2.5 A pretreatment step before the heating and carburizing step which may include a possible grit blasting or chemical etching is also disclosed in the present application (see the application as originally filed, page 11, third paragraph).
2.6 The plasma carburizing process of D2 is therefore considered to meet all the requirements of the subject-matter of claim 1 of the main request. This subject-matter thus lacks novelty over D2. Consequently, the main request is not allowable.
The Board thus principally confirms the Examining Division's decision concerning lack of novelty of the subject-matter of claim 1 of the then single request.
2.7 The appellant's arguments to the contrary cannot hold for the following reasons.
2.7.1 First of all, the fact that the present application does not mention any plasma treatment does not mean that it is actually excluded from the subject-matter of claim 1.
2.7.2 Secondly, the feature "contacting the surface with a carbon-containing gas " of claim 1 is likewise considered not to exclude such a plasma treatment since the carbon-containing gas according to D2, i.e. propane (see point 2.2 above) will still be in the gaseous state after having been ionized by the described DC glow discharge.
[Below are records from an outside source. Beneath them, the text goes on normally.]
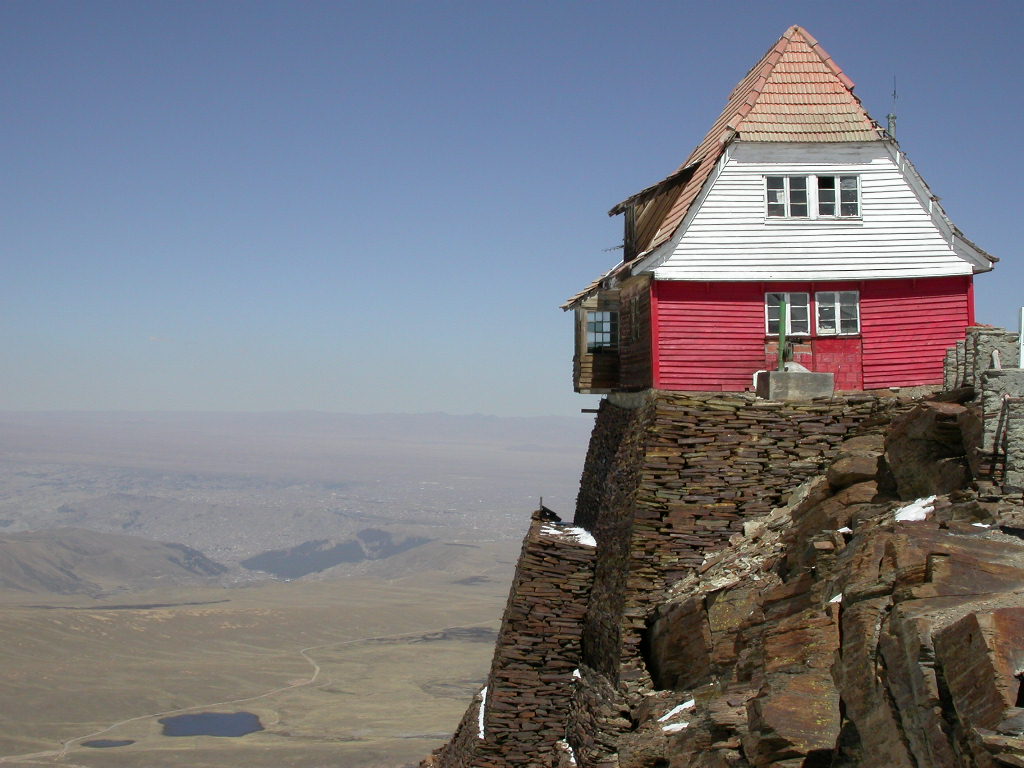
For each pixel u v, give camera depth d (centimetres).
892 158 2702
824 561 1783
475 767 2694
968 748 1075
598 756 2303
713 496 2455
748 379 2656
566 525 3161
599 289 2942
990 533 1490
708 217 2670
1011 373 1719
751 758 1510
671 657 2253
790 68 2780
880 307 2703
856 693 1342
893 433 2002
The appellant could not make plausible why this generated reactive species would not be in the gaseous state. In this context it has to be considered that a reduced pressure of 10-2000 Pa is used during the carburization and that the formation of soot from said carbon-containing gas is to be avoided as it increases the materials costs (see D2, English machine translation, paragraphs  and ).
2.7.3 Thirdly, the declaration of the inventor Mr. Bruce filed in connection with the corresponding US application of the present application is not considered to be relevant at all. It does not contain any statement concerning D1-D3 cited in the examination procedure of the present application but only concerns two totally different US documents (see declaration, points 6 and 10). Secondly, the statement "Plasma carburization is a fundamentally different process method from gas carburization requiring different energy input, different materials, and significantly different process conditions" (see declaration, point 8) does not explain in detail what these alleged fundamental differences are or should be.
For example, the titanium alloy material Ti-Al6-4V of D2 which is plasma carburized by using a gas mixture of propane and hydrogen (see e.g. English machine translation of D2, paragraphs  and ) is among the preferred materials according to the present application (see claim 2 as originally filed). Propane is among the preferred carbon-containing gases according to the present application while hydrogen is among the preferred non-reactive gases additionally comprised in the carbon-containing gas (see claims 4 and 5 as originally filed). Therefore, if it is assumed that method claim 1 of the main request would relate to a gas carburization method which is carried out at a temperature of e.g. 400ºC with the aforementioned preferred materials then the only difference with respect to the plasma carburizing process according to D2 carried out at an identical temperature of 400ºC would reside in the omitted glow discharge and much longer treatment periods. It is, however, clear that the glow discharge plasma according to D2 significantly shortens the treatment period necessary for obtaining the same result as with a conventional gas carburization at an identical temperature. Other differences are, however, not visible.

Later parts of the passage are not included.